== DATA EXCERPTS ==

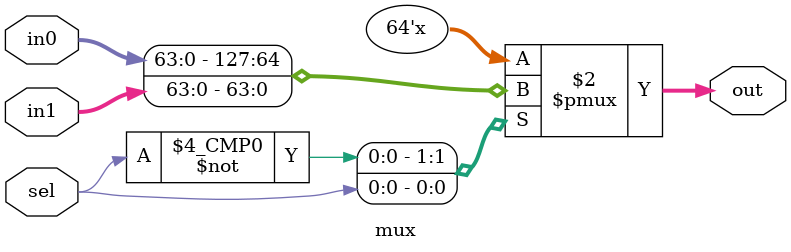
<source format=v>
`timescale 1ns / 1ps

module mux(input sel,
input [63:0]in0,in1,
output reg[63:0] out);

always@(sel,in0,in1)
begin
case(sel)
1'b0:
     begin
          out=in0;
     end
     
1'b1:
     begin
          out=in1;
     end
endcase
end

endmodule

</source>
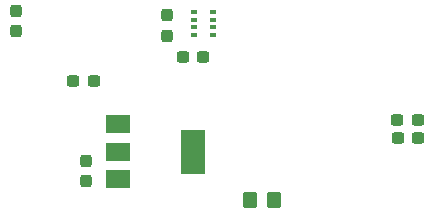
<source format=gbr>
%TF.GenerationSoftware,KiCad,Pcbnew,7.0.9*%
%TF.CreationDate,2025-06-07T20:58:59+05:30*%
%TF.ProjectId,flight_computer_rocketry,666c6967-6874-45f6-936f-6d7075746572,rev?*%
%TF.SameCoordinates,Original*%
%TF.FileFunction,Paste,Bot*%
%TF.FilePolarity,Positive*%
%FSLAX46Y46*%
G04 Gerber Fmt 4.6, Leading zero omitted, Abs format (unit mm)*
G04 Created by KiCad (PCBNEW 7.0.9) date 2025-06-07 20:58:59*
%MOMM*%
%LPD*%
G01*
G04 APERTURE LIST*
G04 Aperture macros list*
%AMRoundRect*
0 Rectangle with rounded corners*
0 $1 Rounding radius*
0 $2 $3 $4 $5 $6 $7 $8 $9 X,Y pos of 4 corners*
0 Add a 4 corners polygon primitive as box body*
4,1,4,$2,$3,$4,$5,$6,$7,$8,$9,$2,$3,0*
0 Add four circle primitives for the rounded corners*
1,1,$1+$1,$2,$3*
1,1,$1+$1,$4,$5*
1,1,$1+$1,$6,$7*
1,1,$1+$1,$8,$9*
0 Add four rect primitives between the rounded corners*
20,1,$1+$1,$2,$3,$4,$5,0*
20,1,$1+$1,$4,$5,$6,$7,0*
20,1,$1+$1,$6,$7,$8,$9,0*
20,1,$1+$1,$8,$9,$2,$3,0*%
G04 Aperture macros list end*
%ADD10RoundRect,0.237500X0.300000X0.237500X-0.300000X0.237500X-0.300000X-0.237500X0.300000X-0.237500X0*%
%ADD11RoundRect,0.250000X0.350000X0.450000X-0.350000X0.450000X-0.350000X-0.450000X0.350000X-0.450000X0*%
%ADD12R,0.500000X0.350000*%
%ADD13RoundRect,0.237500X-0.300000X-0.237500X0.300000X-0.237500X0.300000X0.237500X-0.300000X0.237500X0*%
%ADD14RoundRect,0.237500X0.237500X-0.300000X0.237500X0.300000X-0.237500X0.300000X-0.237500X-0.300000X0*%
%ADD15RoundRect,0.237500X-0.237500X0.300000X-0.237500X-0.300000X0.237500X-0.300000X0.237500X0.300000X0*%
%ADD16R,2.000000X1.500000*%
%ADD17R,2.000000X3.800000*%
G04 APERTURE END LIST*
D10*
%TO.C,C2*%
X107415500Y-72517000D03*
X105690500Y-72517000D03*
%TD*%
D11*
%TO.C,R5*%
X122682000Y-82550000D03*
X120682000Y-82550000D03*
%TD*%
D12*
%TO.C,U3*%
X117551000Y-68610000D03*
X117551000Y-67960000D03*
X117551000Y-67310000D03*
X117551000Y-66660000D03*
X115951000Y-66660000D03*
X115951000Y-67310000D03*
X115951000Y-67960000D03*
X115951000Y-68610000D03*
%TD*%
D13*
%TO.C,C8*%
X114961500Y-70485000D03*
X116686500Y-70485000D03*
%TD*%
D10*
%TO.C,C11*%
X134847500Y-75819000D03*
X133122500Y-75819000D03*
%TD*%
D14*
%TO.C,C1*%
X100838000Y-68299500D03*
X100838000Y-66574500D03*
%TD*%
D15*
%TO.C,C15*%
X106807000Y-79274500D03*
X106807000Y-80999500D03*
%TD*%
D10*
%TO.C,C18*%
X134898000Y-77340500D03*
X133173000Y-77340500D03*
%TD*%
D16*
%TO.C,U5*%
X109499000Y-80786000D03*
X109499000Y-78486000D03*
D17*
X115799000Y-78486000D03*
D16*
X109499000Y-76186000D03*
%TD*%
D14*
%TO.C,C6*%
X113665000Y-68680500D03*
X113665000Y-66955500D03*
%TD*%
M02*

</source>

===

▶ _TASK PROMPT_: Show all lines from the data above in which the word "primitives" appears.

▶ _EXPECTED ANSWER_:
0 Add four circle primitives for the rounded corners*
0 Add four rect primitives between the rounded corners*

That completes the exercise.